I can't find the correct phrase but maybe it's just a false analogy with physical things. Like reusing wood from an old shed to build a deck possibly is cheaper.
Confucius say, "Find worm in apple - bad. Find half a worm - worse."
You're operating on the mistaken assumption that code that works now will always work and never need to be modified. You can't leave anything but the simplest things alone forever, because changes to the context/world will eventually require changes to it. If it's spaghetti code, that's going to be causing future bugs that are going to be non-obvious and difficult to discover.
This space intentionally left blank
Worst of all is when they embark on a rewrite and give up half way through. I was involved in a project to port a C++/ActiveX based system to .NET forms. They ported most of the major views but left a lot of the minor stuff from the old codebase lying around and wrote bridges to host it in the new framework. So they doubled the code, half of it became bitrotten and hidden by the new code and bloated out the runtime. Great project.
I am "in Software" since ~25 years. I also hold a degree as a Software Engineer.
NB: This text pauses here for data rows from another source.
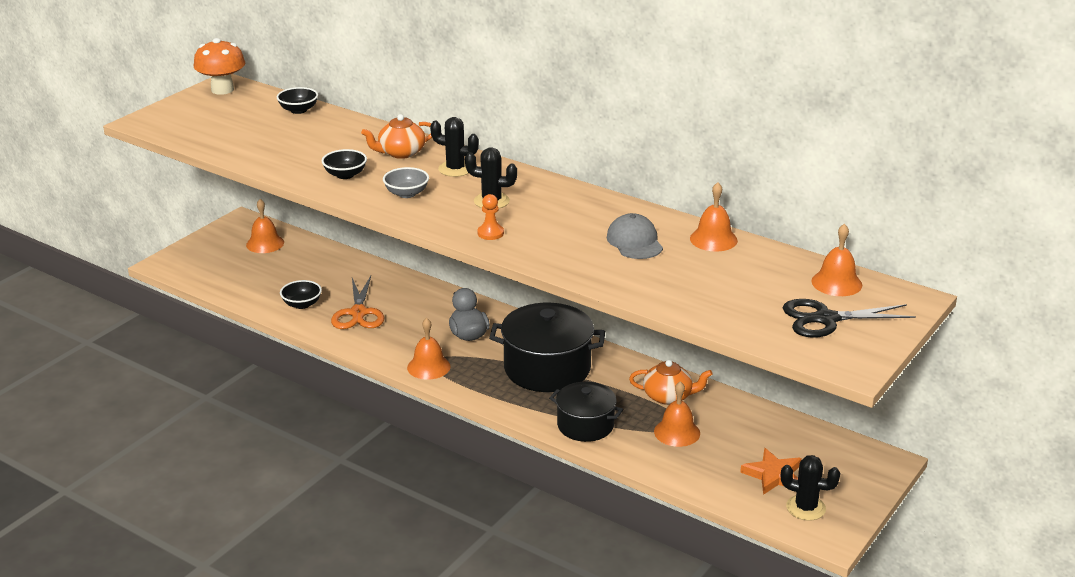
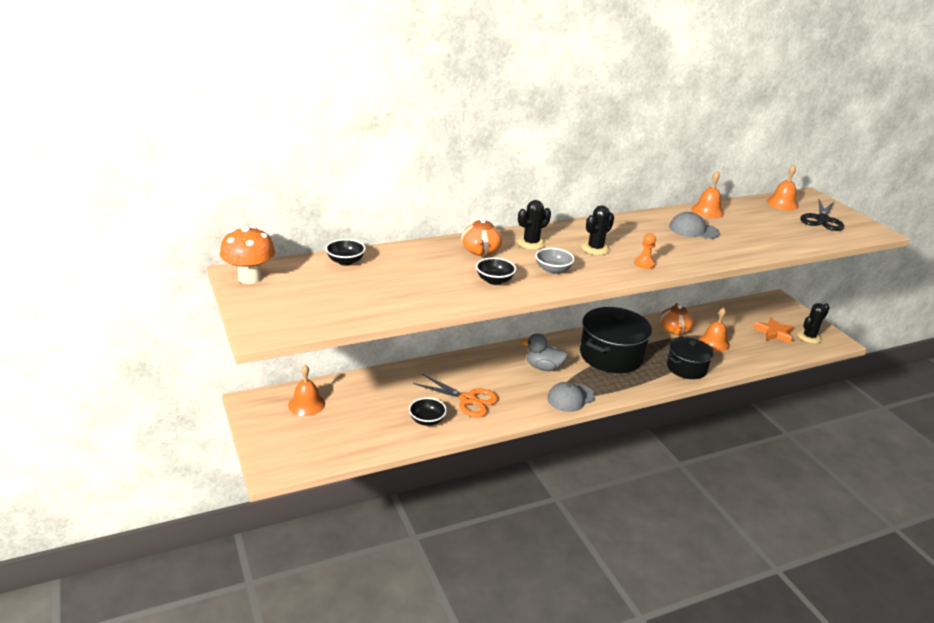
camera: 60 degrees left, 0 degrees up
(428, 367) = (570, 398): orange bell -> grey cap
(668, 396) = (674, 330): orange teapot -> orange teapot turned 150 degrees clockwise

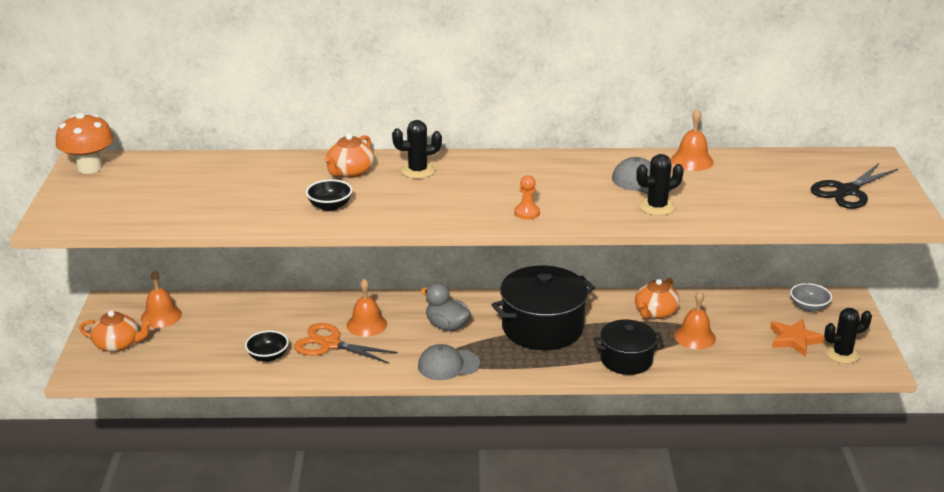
camera: 25 degrees right, 0 degrees up
(288, 437) = (118, 344): none -> orange teapot
(345, 261) = (197, 164): black bowl -> none
(468, 400) = (330, 344): orange scissors -> orange scissors turned 150 degrees clockwise
(553, 270) = (408, 204): grey bowl -> grey bowl (808, 307)
(595, 248) = (487, 187): black cactus -> black cactus (657, 207)
(782, 203) = (815, 163): orange bell -> orange bell (366, 324)

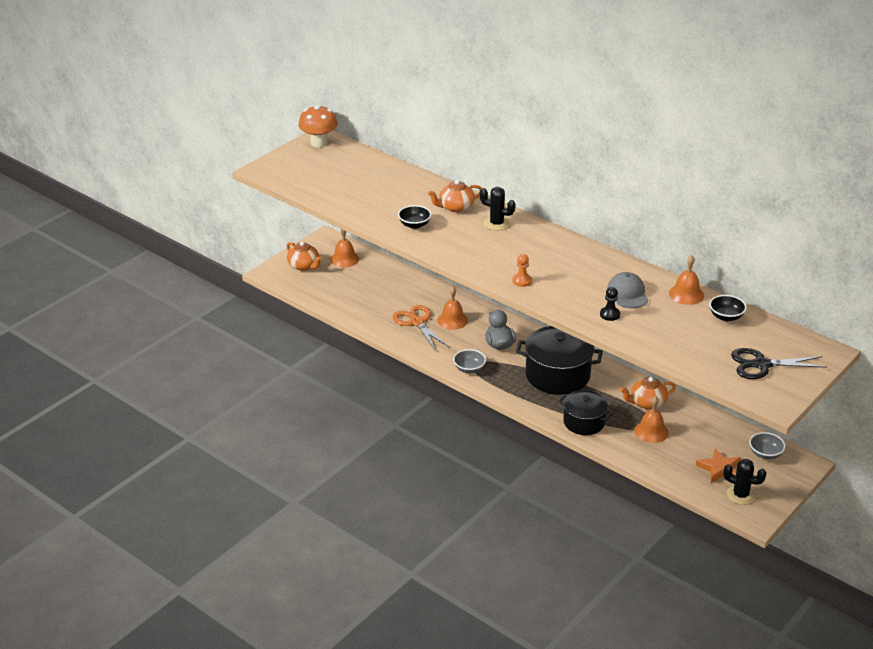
camera: 40 degrees right, 5 degrees up
(268, 356) = (374, 312): black bowl -> black bowl (726, 317)
(448, 365) = (469, 369): grey cap -> grey bowl
(657, 207) = (609, 314): black cactus -> black pawn

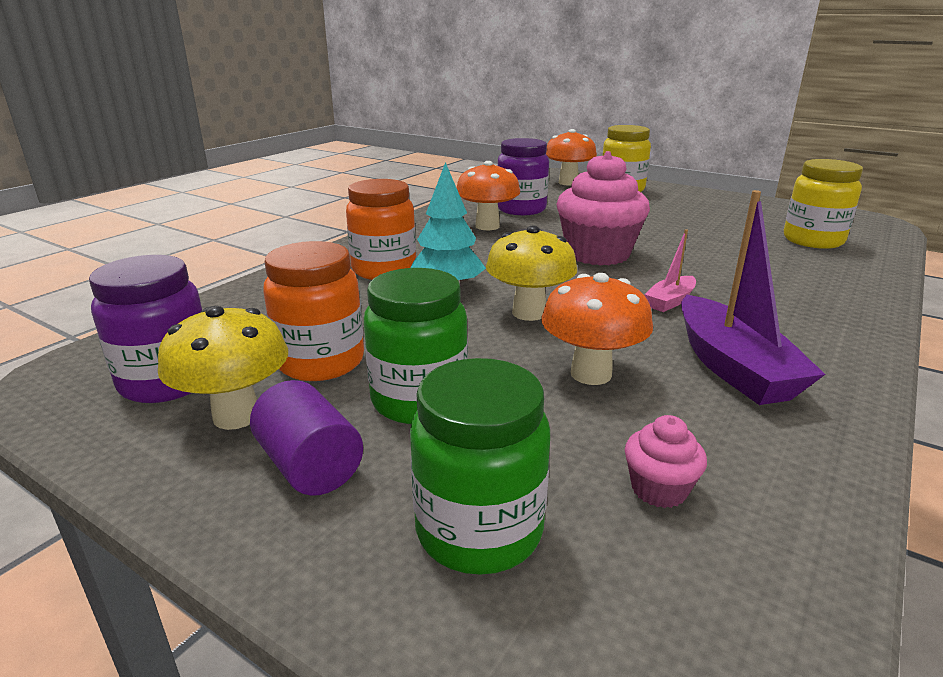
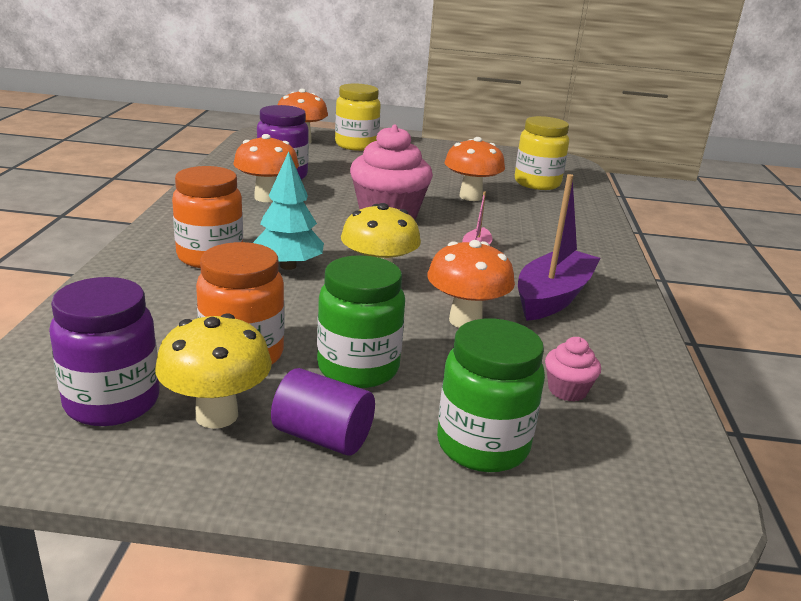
camera: 30 degrees left, 0 degrees up
(712, 246) = (470, 197): none -> orange mushroom
(733, 367) = (553, 297): purple boat -> purple boat turned 105 degrees counterclockwise

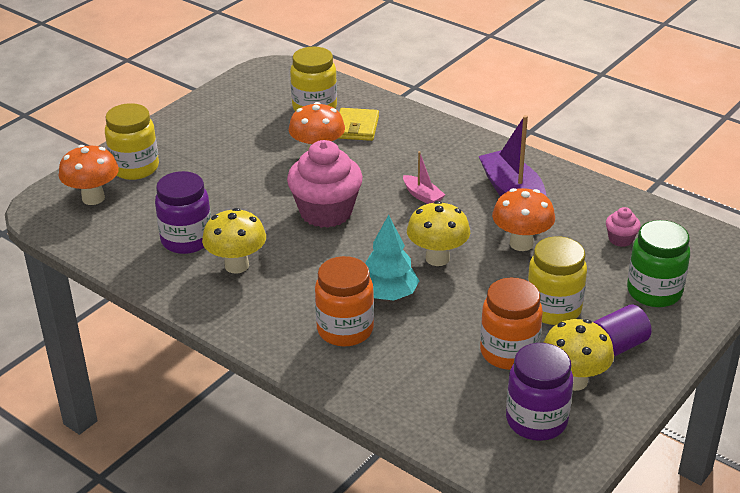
camera: 55 degrees left, 10 degrees up
(266, 197) = (236, 265): orange mushroom -> yellow mushroom
(358, 368) = (553, 309): green jar -> yellow jar
(537, 203) = (356, 127): none -> yellow wallet

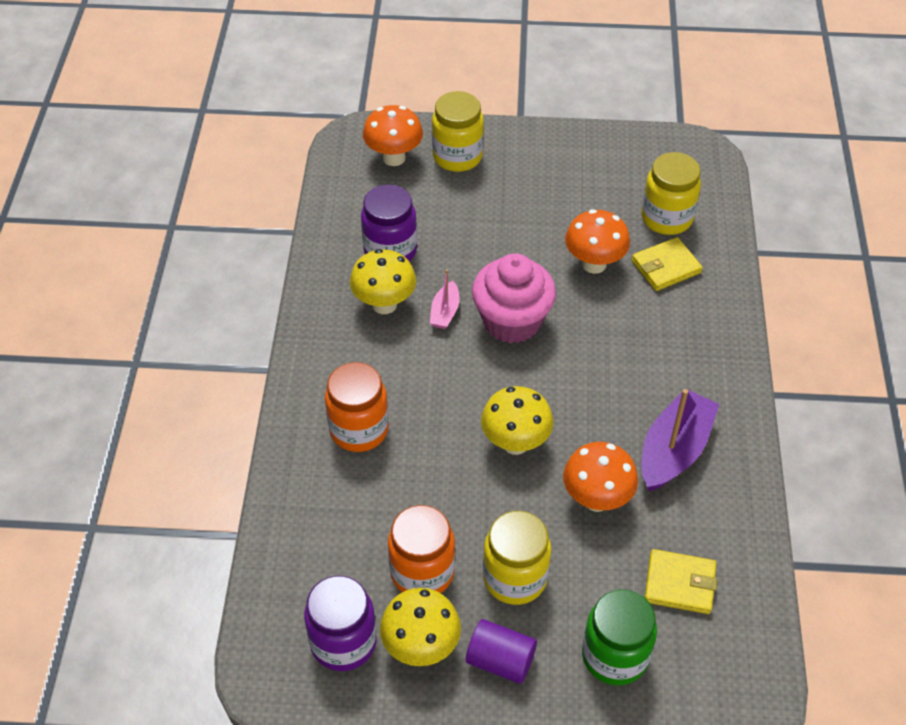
camera: 55 degrees right, 15 degrees up
(388, 294) = (432, 434): turquoise tree -> none
(422, 196) = (602, 379): pink boat -> pink boat (445, 312)
(620, 239) = (679, 584): pink cupcake -> yellow wallet

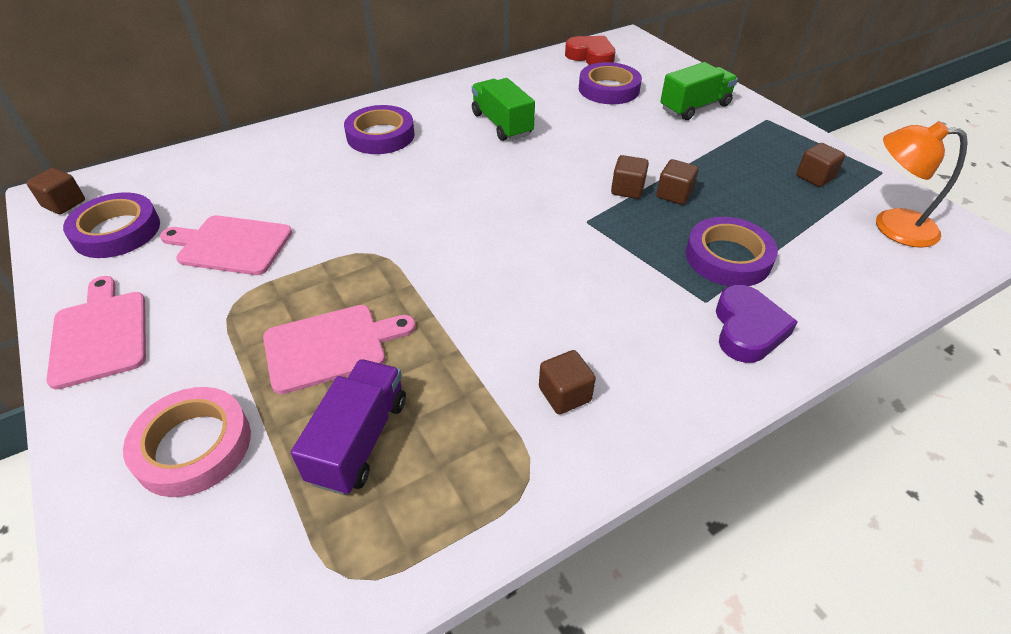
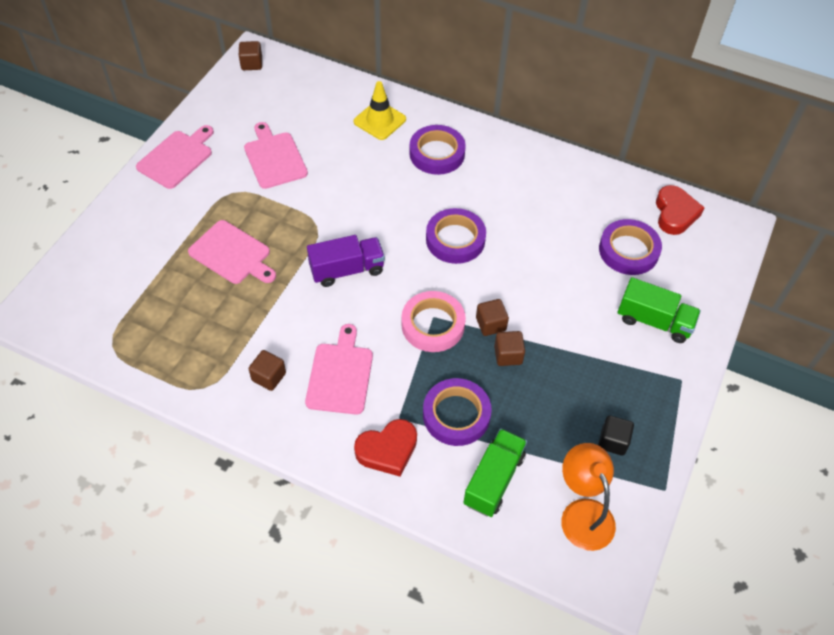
camera: 55 degrees right, 10 degrees up
(117, 231) = (248, 103): purple tape -> purple tape (455, 239)
(193, 446) = (140, 244): pink tape -> pink tape (433, 325)
(289, 151) = (379, 120): none -> yellow traffic cone
(359, 440) = (182, 304): purple truck -> purple truck (347, 270)
(502, 124) = (511, 211): green truck -> green truck (494, 480)
(611, 325) = (340, 375): none -> pink cutting board
(747, 329) = (387, 450): purple heart -> red heart
(815, 177) = (613, 441): brown cube -> black cube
People who obsess about rewriting old code just because it's old tend to forget that in that old code are many bug fixes for edge cases found over the years. It was well documented and part of my education to know and understand that rewriting often caused those same bugs to surface again.
Best practice is to run both the old and new software in tandem for a while and verify the results. In reality no organization besides NASA will do that.
it's in my head
I have a degree in Computer Science, and I'm in software since 1998. If you do a proper refactoring, at the end of the day, you'll get a much better code, probably better performance, and now that you have more background in the subject, a smaller code. If you're using a code repository, so you'll never lose anything. And if you have a bug regression always coming back, you need a proper test/spec to cover that. So, refactor is really good when: you have a way improved background in the subject, code repository (i.e., history), and tests to cover the recurrent bugs and the main features.
... thus "very few organizations besides NASA".
A lot of people seem to miss the point on how the ideal lab condition doesn't carry over into real world organizations.
it's in my head
I find your signature incredibly relevant to your post.
For large sets, this will be our guide even unto death, for the LORD will work for each type of data it is applied to...
I don't really know why. Users will say "But it works, we don't want to change waaagh scary" while simultaneously reporting 237 bugs all of which are OMG critical.
Because if you did it wrong the first time, there's no chance that you're going to do it better the second time. You'll end up leaving out crucial functionality or something.
If you don't know how to clean up a codebase in-place by rewriting a little at a time, then you aren't skilled enough to do a rewrite from scratch.
"First they came for the slanderers and i said nothing."